The command rang out at 3 p.m., and for one long moment last week, all the klaxons of hell seemed concentrated at Clermont-Ferrand in the Auvergne Mountains of France. Electric starters whined. Engines coughed, belched smoke, bellowed and shrieked defiance at the wind. Yelling officials rushed wildly about, collaring reluctant mechanics and dragging them to the safety of the pits. The Tricolor flag fell. Gears crashed, tires squealed, and to a roar from 50,000 spectators, 17 Formula 1 racing cars hurtled off the starting grid for lap 1 of the French Grand Prix—oldest auto race in the world.

Gradually, as the howling machines disappeared into the hills, a hypnotic hush came over Clermont-Ferrand. In the pits, the loudest sound was the ticking of stop watches as mechanics and managers paced nervously to and fro. Even the public-address announcer stopped his chatter. The grandstand crowd sat in silence—eyes riveted on a spot 400 ft. below, where the winding asphalt track curled like a thin, black snake between two green hills. There, any second now, the leading car would appear. The noise came first: the rising nasal whine of a V-8 engine echoing off the hills; the gastric grunts as its driver worked down through the gears from fourth to second for a 60-m.p.h. curve; the throaty snarl as he stepped on the throttle, flashed into the open at 90 m.p.h. and vanished around still another bend.

Who was it? The car was green. No. 6. Driver wearing a blue helmet. Who else? "Clark!" somebody shouted, and suddenly the crowd was chanting: "Clark! Clark! Clark!" Sure enough, just 3 min. 29 sec. after it had left the starting grid, Jim Clark's Lotus-Climax swept around the last left-hand bend into full view of the cheering stands. "C'est formidable!" gasped one awed Frenchman. Sighed another: "C'est termine"—It's all over.

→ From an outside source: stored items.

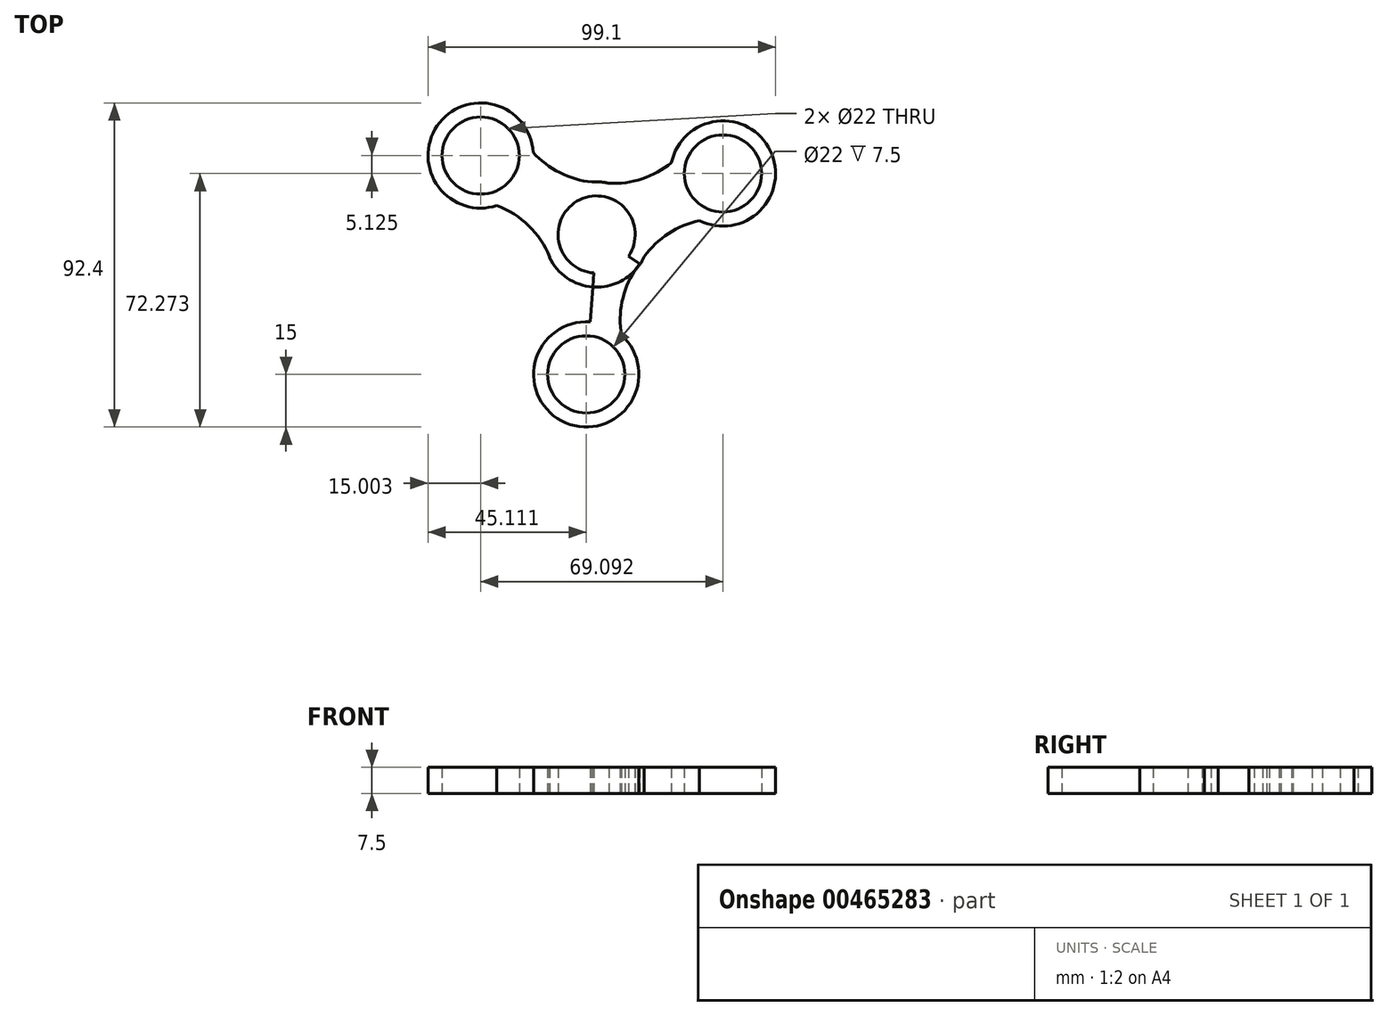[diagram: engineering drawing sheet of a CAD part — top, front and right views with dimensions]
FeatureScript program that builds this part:
annotation { "Feature Type Name" : "Feature", "Feature Type Description" : "" }
export const myFeature = defineFeature(function(context is Context, id is Id, definition is map)
    precondition{}
    {
        {
            var Q0;
            Q0=qCreatedBy(makeId("Top.planeOp"),FACE);
            var sketch = newSketch(context, id + "F0", { "sketchPlane" : qUnion([Q0])});
            skCircle(sketch, "E0", {"center": v(0, 0) * mm, "radius": 11 * mm});
            skCircle(sketch, "E1", {"center": v(0, 0) * mm, "radius": 15 * mm});
            skLineSegment(sketch, "E2", {"start": v(0, 0) * mm, "end": v(-33.07, 22.5) * mm});
            skLineSegment(sketch, "E3.1.0", {"start": v(0, 0) * mm, "end": v(-2.96, -39.9) * mm});
            skLineSegment(sketch, "E3.2.0", {"start": v(0, 0) * mm, "end": v(36.03, 17.38) * mm});
            skCircle(sketch, "E4", {"center": v(-33.07, 22.5) * mm, "radius": 11 * mm});
            skCircle(sketch, "E5", {"center": v(-33.07, 22.5) * mm, "radius": 15 * mm});
            skCircle(sketch, "E6", {"center": v(36.03, 17.38) * mm, "radius": 11 * mm});
            skCircle(sketch, "E7", {"center": v(36.03, 17.38) * mm, "radius": 15 * mm});
            skCircle(sketch, "E8", {"center": v(-2.96, -39.9) * mm, "radius": 11 * mm});
            skCircle(sketch, "E9", {"center": v(-2.96, -39.9) * mm, "radius": 15 * mm});
            skArc(sketch, "E10", {"start": v(0, 15) * mm, "mid": v(17.14, 17.67) * mm, "end": v(28.8, 30.52) * mm});
            skLineSegment(sketch, "E11", {"start": v(-2.96, -39.9) * mm, "end": v(3.85, 51.85) * mm});
            skLineSegment(sketch, "E12", {"start": v(-33.07, 22.5) * mm, "end": v(40.3, -27.44) * mm});
            skLineSegment(sketch, "E13", {"start": v(36.03, 17.38) * mm, "end": v(-52.53, -25.35) * mm});
            skArc(sketch, "E14.MirrorCS", {"start": v(2.21, 14.84) * mm, "mid": v(-14.35, 20) * mm, "end": v(-23.97, 34.44) * mm});
            skArc(sketch, "E15.MirrorCS", {"start": v(-13, -7.5) * mm, "mid": v(-23.87, 6.01) * mm, "end": v(-40.83, 9.67) * mm});
            skArc(sketch, "E16.MirrorCS", {"start": v(-13.95, -5.5) * mm, "mid": v(-10.15, -22.43) * mm, "end": v(-17.84, -37.98) * mm});
            skArc(sketch, "E17.MirrorCS", {"start": v(13, -7.5) * mm, "mid": v(6.73, -23.68) * mm, "end": v(12.04, -40.2) * mm});
            skArc(sketch, "E18.MirrorCS", {"start": v(11.74, -9.33) * mm, "mid": v(24.5, 2.43) * mm, "end": v(41.8, 3.54) * mm});
            skSolve(sketch);
        }
        {
            var Q0;
            {var subQ0=sQuery(id+"F0.wireOp",EDGE,"E14.MirrorCS");var subQ1=sQuery(id+"F0.wireOp",EDGE,"E1");var subQ2=makeQuery(id+"F0.imprint","INTERSECT",VERTEX,{"disambiguationData":[OD(1.0)],"derivedFrom":[subQ1,subQ0]});Q0=makeQuery(id+"F0.imprint","IMPRINT",FACE,{"disambiguationData":[TD([[makeQuery(id+"F0.imprint","IMPRINT",EDGE,{"disambiguationData":[TD([[subQ2,-1.0]])],"derivedFrom":subQ1}),-1.0]])]});}
            var Q1;
            {var subQ0=sQuery(id+"F0.wireOp",EDGE,"E13");var subQ1=sQuery(id+"F0.wireOp",EDGE,"E0");var subQ2=makeQuery(id+"F0.imprint","INTERSECT",VERTEX,{"disambiguationData":[OD(1.0)],"derivedFrom":[subQ1,subQ0]});Q1=makeQuery(id+"F0.imprint","IMPRINT",FACE,{"disambiguationData":[TD([[makeQuery(id+"F0.imprint","IMPRINT",EDGE,{"disambiguationData":[TD([[subQ2,-1.0]])],"derivedFrom":subQ1}),-1.0]])]});}
            var Q2;
            Q2=makeQuery(id+"F0.imprint","IMPRINT",FACE,{"disambiguationData":[TD([[makeQuery(id+"F0.imprint","IMPRINT",EDGE,{"derivedFrom":sQuery(id+"F0.wireOp",EDGE,"E4")}),-1.0]])]});
            var Q3;
            {var subQ0=sQuery(id+"F0.wireOp",EDGE,"E13");var subQ1=sQuery(id+"F0.wireOp",EDGE,"E0");var subQ2=makeQuery(id+"F0.imprint","INTERSECT",VERTEX,{"disambiguationData":[OD(0.0)],"derivedFrom":[subQ1,subQ0]});Q3=makeQuery(id+"F0.imprint","IMPRINT",FACE,{"disambiguationData":[TD([[makeQuery(id+"F0.imprint","IMPRINT",EDGE,{"disambiguationData":[TD([[subQ2,1.0]])],"derivedFrom":subQ1}),-1.0]])]});}
            var Q4;
            {var subQ0=sQuery(id+"F0.wireOp",EDGE,"E10");var subQ1=sQuery(id+"F0.wireOp",EDGE,"E7");var subQ2=makeQuery(id+"F0.imprint","INTERSECT",VERTEX,{"disambiguationData":[OD(0.0)],"derivedFrom":[subQ1,subQ0]});Q4=makeQuery(id+"F0.imprint","IMPRINT",FACE,{"disambiguationData":[TD([[makeQuery(id+"F0.imprint","IMPRINT",EDGE,{"disambiguationData":[TD([[subQ2,-1.0]])],"derivedFrom":subQ1}),1.0]])]});}
            var Q5;
            {var subQ0=sQuery(id+"F0.wireOp",EDGE,"E18.MirrorCS");var subQ1=sQuery(id+"F0.wireOp",EDGE,"E7");var subQ2=makeQuery(id+"F0.imprint","INTERSECT",VERTEX,{"disambiguationData":[OD(0.0)],"derivedFrom":[subQ1,subQ0]});Q5=makeQuery(id+"F0.imprint","IMPRINT",FACE,{"disambiguationData":[TD([[makeQuery(id+"F0.imprint","IMPRINT",EDGE,{"disambiguationData":[TD([[subQ2,1.0]])],"derivedFrom":subQ1}),1.0]])]});}
            var Q6;
            {var subQ0=sQuery(id+"F0.wireOp",EDGE,"E18.MirrorCS");var subQ1=sQuery(id+"F0.wireOp",EDGE,"E1");var subQ2=makeQuery(id+"F0.imprint","INTERSECT",VERTEX,{"disambiguationData":[OD(1.0)],"derivedFrom":[subQ1,subQ0]});Q6=makeQuery(id+"F0.imprint","IMPRINT",FACE,{"disambiguationData":[TD([[makeQuery(id+"F0.imprint","IMPRINT",EDGE,{"disambiguationData":[TD([[subQ2,-1.0]])],"derivedFrom":subQ1}),-1.0]])]});}
            var Q7;
            {var subQ1=sQuery(id+"F0.wireOp",EDGE,"E0");var subQ5=sQuery(id+"F0.wireOp",EDGE,"E11");var subQ6=makeQuery(id+"F0.imprint","INTERSECT",VERTEX,{"disambiguationData":[OD(1.0)],"derivedFrom":[subQ1,subQ5]});Q7=makeQuery(id+"F0.imprint","IMPRINT",FACE,{"disambiguationData":[TD([[makeQuery(id+"F0.imprint","IMPRINT",EDGE,{"disambiguationData":[TD([[subQ6,-1.0]])],"derivedFrom":subQ1}),-1.0]])]});}
            var Q8;
            {var subQ0=sQuery(id+"F0.wireOp",EDGE,"E16.MirrorCS");var subQ1=sQuery(id+"F0.wireOp",EDGE,"E1");var subQ2=makeQuery(id+"F0.imprint","INTERSECT",VERTEX,{"disambiguationData":[OD(1.0)],"derivedFrom":[subQ1,subQ0]});Q8=makeQuery(id+"F0.imprint","IMPRINT",FACE,{"disambiguationData":[TD([[makeQuery(id+"F0.imprint","IMPRINT",EDGE,{"disambiguationData":[TD([[subQ2,-1.0]])],"derivedFrom":subQ1}),-1.0]])]});}
            var Q9;
            {var subQ0=sQuery(id+"F0.wireOp",EDGE,"E10");var subQ1=sQuery(id+"F0.wireOp",EDGE,"E1");var subQ2=makeQuery(id+"F0.imprint","INTERSECT",VERTEX,{"disambiguationData":[OD(1.0)],"derivedFrom":[subQ1,subQ0]});Q9=makeQuery(id+"F0.imprint","IMPRINT",FACE,{"disambiguationData":[TD([[makeQuery(id+"F0.imprint","IMPRINT",EDGE,{"disambiguationData":[TD([[subQ2,1.0]])],"derivedFrom":subQ1}),-1.0]])]});}
            var Q10;
            {var subQ0=sQuery(id+"F0.wireOp",EDGE,"E17.MirrorCS");var subQ1=sQuery(id+"F0.wireOp",EDGE,"E9");var subQ2=makeQuery(id+"F0.imprint","INTERSECT",VERTEX,{"disambiguationData":[OD(0.0)],"derivedFrom":[subQ1,subQ0]});Q10=makeQuery(id+"F0.imprint","IMPRINT",FACE,{"disambiguationData":[TD([[makeQuery(id+"F0.imprint","IMPRINT",EDGE,{"disambiguationData":[TD([[subQ2,-1.0]])],"derivedFrom":subQ1}),1.0]])]});}
            var Q11;
            {var subQ0=sQuery(id+"F0.wireOp",EDGE,"E16.MirrorCS");var subQ1=sQuery(id+"F0.wireOp",EDGE,"E9");var subQ2=makeQuery(id+"F0.imprint","INTERSECT",VERTEX,{"disambiguationData":[OD(0.0)],"derivedFrom":[subQ1,subQ0]});Q11=makeQuery(id+"F0.imprint","IMPRINT",FACE,{"disambiguationData":[TD([[makeQuery(id+"F0.imprint","IMPRINT",EDGE,{"disambiguationData":[TD([[subQ2,1.0]])],"derivedFrom":subQ1}),1.0]])]});}
            var Q12;
            {var subQ0=sQuery(id+"F0.wireOp",EDGE,"E14.MirrorCS");var subQ1=sQuery(id+"F0.wireOp",EDGE,"E5");var subQ2=makeQuery(id+"F0.imprint","INTERSECT",VERTEX,{"disambiguationData":[OD(0.0)],"derivedFrom":[subQ1,subQ0]});Q12=makeQuery(id+"F0.imprint","IMPRINT",FACE,{"disambiguationData":[TD([[makeQuery(id+"F0.imprint","IMPRINT",EDGE,{"disambiguationData":[TD([[subQ2,1.0]])],"derivedFrom":subQ1}),1.0]])]});}
            var Q13;
            {var subQ0=sQuery(id+"F0.wireOp",EDGE,"E15.MirrorCS");var subQ1=sQuery(id+"F0.wireOp",EDGE,"E5");var subQ2=makeQuery(id+"F0.imprint","INTERSECT",VERTEX,{"disambiguationData":[OD(0.0)],"derivedFrom":[subQ1,subQ0]});Q13=makeQuery(id+"F0.imprint","IMPRINT",FACE,{"disambiguationData":[TD([[makeQuery(id+"F0.imprint","IMPRINT",EDGE,{"disambiguationData":[TD([[subQ2,-1.0]])],"derivedFrom":subQ1}),1.0]])]});}
            var Q14;
            {var subQ3=sQuery(id+"F0.wireOp",EDGE,"E11");var subQ7=sQuery(id+"F0.wireOp",EDGE,"E0");var subQ8=makeQuery(id+"F0.imprint","INTERSECT",VERTEX,{"disambiguationData":[OD(0.0)],"derivedFrom":[subQ7,subQ3]});Q14=makeQuery(id+"F0.imprint","IMPRINT",FACE,{"disambiguationData":[TD([[makeQuery(id+"F0.imprint","IMPRINT",EDGE,{"disambiguationData":[TD([[subQ8,1.0]])],"derivedFrom":subQ7}),-1.0]])]});}
            var Q15;
            {var subQ0=sQuery(id+"F0.wireOp",EDGE,"E15.MirrorCS");var subQ1=sQuery(id+"F0.wireOp",EDGE,"E1");var subQ2=makeQuery(id+"F0.imprint","INTERSECT",VERTEX,{"disambiguationData":[OD(1.0)],"derivedFrom":[subQ1,subQ0]});Q15=makeQuery(id+"F0.imprint","IMPRINT",FACE,{"disambiguationData":[TD([[makeQuery(id+"F0.imprint","IMPRINT",EDGE,{"disambiguationData":[TD([[subQ2,1.0]])],"derivedFrom":subQ1}),-1.0]])]});}
            var Q16;
            Q16=makeQuery(id+"F0.imprint","IMPRINT",FACE,{"disambiguationData":[TD([[makeQuery(id+"F0.imprint","IMPRINT",EDGE,{"derivedFrom":sQuery(id+"F0.wireOp",EDGE,"E6")}),-1.0]])]});
            var Q17;
            {var subQ0=sQuery(id+"F0.wireOp",EDGE,"E12");var subQ1=sQuery(id+"F0.wireOp",EDGE,"E0");var subQ2=makeQuery(id+"F0.imprint","INTERSECT",VERTEX,{"disambiguationData":[OD(0.0)],"derivedFrom":[subQ1,subQ0]});Q17=makeQuery(id+"F0.imprint","IMPRINT",FACE,{"disambiguationData":[TD([[makeQuery(id+"F0.imprint","IMPRINT",EDGE,{"disambiguationData":[TD([[subQ2,-1.0]])],"derivedFrom":subQ1}),-1.0]])]});}
            var Q18;
            {var subQ1=sQuery(id+"F0.wireOp",EDGE,"E0");var subQ5=sQuery(id+"F0.wireOp",EDGE,"E11");var subQ6=makeQuery(id+"F0.imprint","INTERSECT",VERTEX,{"disambiguationData":[OD(0.0)],"derivedFrom":[subQ1,subQ5]});Q18=makeQuery(id+"F0.imprint","IMPRINT",FACE,{"disambiguationData":[TD([[makeQuery(id+"F0.imprint","IMPRINT",EDGE,{"disambiguationData":[TD([[subQ6,-1.0]])],"derivedFrom":subQ1}),-1.0]])]});}
            var Q19;
            {var subQ0=sQuery(id+"F0.wireOp",EDGE,"E17.MirrorCS");var subQ1=sQuery(id+"F0.wireOp",EDGE,"E1");var subQ2=makeQuery(id+"F0.imprint","INTERSECT",VERTEX,{"disambiguationData":[OD(1.0)],"derivedFrom":[subQ1,subQ0]});Q19=makeQuery(id+"F0.imprint","IMPRINT",FACE,{"disambiguationData":[TD([[makeQuery(id+"F0.imprint","IMPRINT",EDGE,{"disambiguationData":[TD([[subQ2,1.0]])],"derivedFrom":subQ1}),-1.0]])]});}
            var Q20;
            Q20=makeQuery(id+"F0.imprint","IMPRINT",FACE,{"disambiguationData":[TD([[makeQuery(id+"F0.imprint","IMPRINT",EDGE,{"derivedFrom":sQuery(id+"F0.wireOp",EDGE,"E8")}),-1.0]])]});
            var Q21;
            {var subQ0=sQuery(id+"F0.wireOp",EDGE,"E10");var subQ1=sQuery(id+"F0.wireOp",EDGE,"E1");var subQ2=makeQuery(id+"F0.imprint","INTERSECT",VERTEX,{"disambiguationData":[OD(0.0)],"derivedFrom":[subQ1,subQ0]});Q21=makeQuery(id+"F0.imprint","IMPRINT",FACE,{"disambiguationData":[TD([[makeQuery(id+"F0.imprint","IMPRINT",EDGE,{"disambiguationData":[TD([[subQ2,1.0]])],"derivedFrom":subQ1}),1.0]])]});}
            var Q22;
            {var subQ0=sQuery(id+"F0.wireOp",EDGE,"E10");var subQ1=sQuery(id+"F0.wireOp",EDGE,"E1");var subQ2=makeQuery(id+"F0.imprint","INTERSECT",VERTEX,{"disambiguationData":[OD(0.0)],"derivedFrom":[subQ1,subQ0]});Q22=makeQuery(id+"F0.imprint","IMPRINT",FACE,{"disambiguationData":[TD([[makeQuery(id+"F0.imprint","IMPRINT",EDGE,{"disambiguationData":[TD([[subQ2,-1.0]])],"derivedFrom":subQ1}),1.0]])]});}
            var Q23;
            {var subQ0=sQuery(id+"F0.wireOp",EDGE,"E14.MirrorCS");var subQ1=sQuery(id+"F0.wireOp",EDGE,"E1");var subQ2=makeQuery(id+"F0.imprint","INTERSECT",VERTEX,{"disambiguationData":[OD(0.0)],"derivedFrom":[subQ1,subQ0]});Q23=makeQuery(id+"F0.imprint","IMPRINT",FACE,{"disambiguationData":[TD([[makeQuery(id+"F0.imprint","IMPRINT",EDGE,{"disambiguationData":[TD([[subQ2,1.0]])],"derivedFrom":subQ1}),1.0]])]});}
            var Q24;
            {var subQ0=sQuery(id+"F0.wireOp",EDGE,"E17.MirrorCS");var subQ1=sQuery(id+"F0.wireOp",EDGE,"E1");var subQ2=makeQuery(id+"F0.imprint","INTERSECT",VERTEX,{"disambiguationData":[OD(0.0)],"derivedFrom":[subQ1,subQ0]});Q24=makeQuery(id+"F0.imprint","IMPRINT",FACE,{"disambiguationData":[TD([[makeQuery(id+"F0.imprint","IMPRINT",EDGE,{"disambiguationData":[TD([[subQ2,-1.0]])],"derivedFrom":subQ1}),1.0]])]});}
            var Q25;
            {var subQ0=sQuery(id+"F0.wireOp",EDGE,"E18.MirrorCS");var subQ1=sQuery(id+"F0.wireOp",EDGE,"E1");var subQ2=makeQuery(id+"F0.imprint","INTERSECT",VERTEX,{"disambiguationData":[OD(0.0)],"derivedFrom":[subQ1,subQ0]});Q25=makeQuery(id+"F0.imprint","IMPRINT",FACE,{"disambiguationData":[TD([[makeQuery(id+"F0.imprint","IMPRINT",EDGE,{"disambiguationData":[TD([[subQ2,1.0]])],"derivedFrom":subQ1}),1.0]])]});}
            var Q26;
            {var subQ0=sQuery(id+"F0.wireOp",EDGE,"E15.MirrorCS");var subQ1=sQuery(id+"F0.wireOp",EDGE,"E1");var subQ2=makeQuery(id+"F0.imprint","INTERSECT",VERTEX,{"disambiguationData":[OD(0.0)],"derivedFrom":[subQ1,subQ0]});Q26=makeQuery(id+"F0.imprint","IMPRINT",FACE,{"disambiguationData":[TD([[makeQuery(id+"F0.imprint","IMPRINT",EDGE,{"disambiguationData":[TD([[subQ2,1.0]])],"derivedFrom":subQ1}),1.0]])]});}
            var Q27;
            {var subQ0=sQuery(id+"F0.wireOp",EDGE,"E16.MirrorCS");var subQ1=sQuery(id+"F0.wireOp",EDGE,"E1");var subQ2=makeQuery(id+"F0.imprint","INTERSECT",VERTEX,{"disambiguationData":[OD(0.0)],"derivedFrom":[subQ1,subQ0]});Q27=makeQuery(id+"F0.imprint","IMPRINT",FACE,{"disambiguationData":[TD([[makeQuery(id+"F0.imprint","IMPRINT",EDGE,{"disambiguationData":[TD([[subQ2,1.0]])],"derivedFrom":subQ1}),1.0]])]});}
            var Q28;
            {var subQ0=sQuery(id+"F0.wireOp",EDGE,"E15.MirrorCS");var subQ1=sQuery(id+"F0.wireOp",EDGE,"E1");var subQ2=makeQuery(id+"F0.imprint","INTERSECT",VERTEX,{"disambiguationData":[OD(0.0)],"derivedFrom":[subQ1,subQ0]});Q28=makeQuery(id+"F0.imprint","IMPRINT",FACE,{"disambiguationData":[TD([[makeQuery(id+"F0.imprint","IMPRINT",EDGE,{"disambiguationData":[TD([[subQ2,-1.0]])],"derivedFrom":subQ1}),1.0]])]});}
            var Q29;
            {var subQ0=sQuery(id+"F0.wireOp",EDGE,"E17.MirrorCS");var subQ1=sQuery(id+"F0.wireOp",EDGE,"E1");var subQ2=makeQuery(id+"F0.imprint","INTERSECT",VERTEX,{"disambiguationData":[OD(0.0)],"derivedFrom":[subQ1,subQ0]});Q29=makeQuery(id+"F0.imprint","IMPRINT",FACE,{"disambiguationData":[TD([[makeQuery(id+"F0.imprint","IMPRINT",EDGE,{"disambiguationData":[TD([[subQ2,1.0]])],"derivedFrom":subQ1}),1.0]])]});}
            var Q30;
            {var subQ0=sQuery(id+"F0.wireOp",EDGE,"E14.MirrorCS");var subQ1=sQuery(id+"F0.wireOp",EDGE,"E1");var subQ2=makeQuery(id+"F0.imprint","INTERSECT",VERTEX,{"disambiguationData":[OD(0.0)],"derivedFrom":[subQ1,subQ0]});Q30=makeQuery(id+"F0.imprint","IMPRINT",FACE,{"disambiguationData":[TD([[makeQuery(id+"F0.imprint","IMPRINT",EDGE,{"disambiguationData":[TD([[subQ2,-1.0]])],"derivedFrom":subQ1}),1.0]])]});}
            var Q31;
            {var subQ0=sQuery(id+"F0.wireOp",EDGE,"E16.MirrorCS");var subQ1=sQuery(id+"F0.wireOp",EDGE,"E1");var subQ2=makeQuery(id+"F0.imprint","INTERSECT",VERTEX,{"disambiguationData":[OD(0.0)],"derivedFrom":[subQ1,subQ0]});Q31=makeQuery(id+"F0.imprint","IMPRINT",FACE,{"disambiguationData":[TD([[makeQuery(id+"F0.imprint","IMPRINT",EDGE,{"disambiguationData":[TD([[subQ2,-1.0]])],"derivedFrom":subQ1}),1.0]])]});}
            var Q32;
            {var subQ0=sQuery(id+"F0.wireOp",EDGE,"E18.MirrorCS");var subQ1=sQuery(id+"F0.wireOp",EDGE,"E1");var subQ2=makeQuery(id+"F0.imprint","INTERSECT",VERTEX,{"disambiguationData":[OD(0.0)],"derivedFrom":[subQ1,subQ0]});Q32=makeQuery(id+"F0.imprint","IMPRINT",FACE,{"disambiguationData":[TD([[makeQuery(id+"F0.imprint","IMPRINT",EDGE,{"disambiguationData":[TD([[subQ2,-1.0]])],"derivedFrom":subQ1}),1.0]])]});}
            extrude(context, id + "F1", {"entities" : qUnion([Q0, Q1, Q2, Q3, Q4, Q5, Q6, Q7, Q8, Q9, Q10, Q11, Q12, Q13, Q14, Q15, Q16, Q17, Q18, Q19, Q20, Q21, Q22, Q23, Q24, Q25, Q26, Q27, Q28, Q29, Q30, Q31, Q32]), "depth" : 7.5 * mm});
        }
    });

And so it was. After just one lap, Clark was already 2 sec.—or 100 yds. —ahead of his nearest pursuer. But for 39 more laps, he coolly, relentlessly poured it on until he had lapped all but three of his rivals, smashed the official lap record (82.39 m.p.h.) three times in succession and 15 times in all—even tually raising it to a fantastic 90.59 m.p.h. He did it on a course that he had never even seen until two days before the race, a course that ranks as one of the toughest in the world: 51 curves and 102 gear changes per five-mile lap, an average of one gear change every 2 sec. And he did it in a four-year-old "training car" instead of the new, 32-valve model he wrecked in practice when the suspension snapped at 80 m.p.h. ("a bit breathtaking, that"). When he finally coasted under the checkered flag, he was far enough ahead (26 sec.) that the only thing he could see in his rearview mirror was his own face.